Mike Fisher covers the Dallas Cowboys for Scout.com and made news this week by being the one who, when Greg Hardy brought up how he’d like Gisele Bundchen and her sister to attend the game Sunday, followed it up with some weird question about Blake Bortles’ wife. His question was the drop in barometric pressure that created a weather front that caught him in a storm of excrement from a lot of female reporters wondering what Mrs. Bortles’ relative hotness has to do with anything.
Well, Fisher has fired back to offer an explaination for what he and Hardy were talking about. Sort of:
You are under no obligation to enjoy Greg Hardy’s clever press-conference persona and his dominant on-field history. Nor are you obligated to despise him because of his involvement in a May 2014 domestic-violence incident that he addressed in a Tuesday media session mostly with witty deflection and by-rote responses of “God bless you.” …
This is a definitely bright and probably complicated man who has decided that what he’ll wear on his sleeve is not emotions stemming from his allegedly heinous off-field act but rather, his sack totals — and his God … his undeniably charming personality is a valuable weapon.
Yes. I mentioned a “weapon.’’ As did Hardy — much to the fake-horror and headline-porn-hungry media is quick to note. …
How about women? Can Greg Hardy ever talk about women, as when he answered my question about whether opposing the Patriots’ Tom Brady this week makes his Dallas debut any more special, he replied: “I love seeing Tom Brady. He’s cool — Have you seen his wife? I hope she comes to the game. I hope her sister comes to the game, all her friends.” …
Is Hardy funny? Yes. Is it fair for the media to cherry-pick these statements, to bend them out of context, and to headline-porn the remarks (and in my case, the questions) into intentionally deceitful 140-character summations? No.
For reasons I can’t quite grasp, I want to be fair to Mike Fisher. Probably it’s just because I’m losing all tolerance for people who lay in the bushes in full camo, just waiting to take shots at the next person who expresses themselves for a living to say something dumb. Acting indignant about someone else’s opinion and demanding they lose their job is becoming America’s pastime, and my tolerance is down to zero for it. Also, Fisher peppered his piece with enough references to how reprehensible Hardy’s criminal acts were that I’m sure we can comfortably put him in the anti-throwing-your-girlfriend-onto-a-futon-covered-with-guns demographic.
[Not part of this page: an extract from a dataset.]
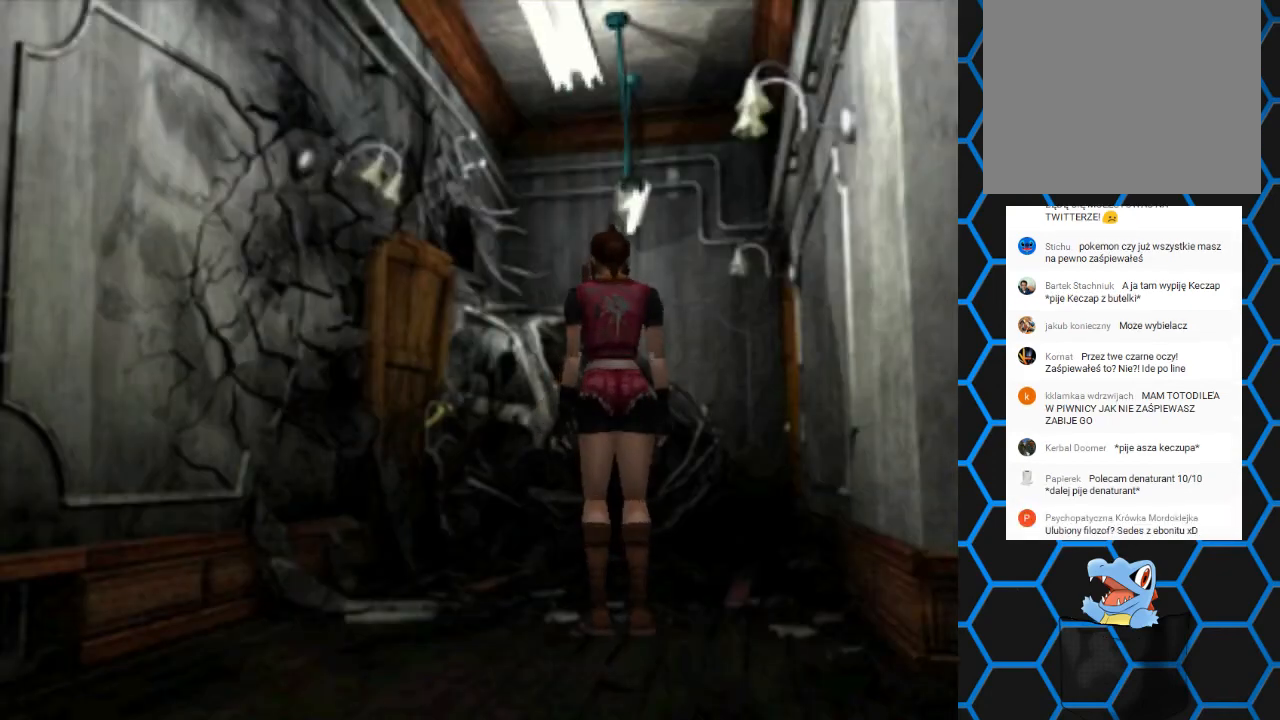
{"buttons": [], "events": [[333, "CIRCLE", "down"], [433, "CIRCLE", "up"]]}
But the rest of what he says is hot garbage. All the calls for understanding what Greg Hardy meant and to put his remarks in context or whatever are at best misguided and at worst disgusting. Hardy is a monster. An abusive, sadistic creep, and any attempt to couch that filthy clown show he put on as witty, charming and funny is like saying Hitler being nice to his dog shows he wasn’t all bad.
The fact that Hardy isn’t dumb and has the intelligence to crack jokes at his first presser just make him a worse excuse for a human being. He isn’t some damaged, inarticulate oaf. He’s got enough brains to know that the way he beats up girls is grotesque and does it anyway, with zero remorse makes it all the more indefensible. And believe me, no one in New England wants him close enough to any of the Bundchen sisters for them to be the next one slammed into his bathtub or dragged by the hair.
Fisher makes the point that the Cowboys aren’t the only team that makes deals with bad people in order to put a winner on the field. Which is true. But that doesn’t mean everyone covering those teams has to make a deal with the devil by making excuses for them.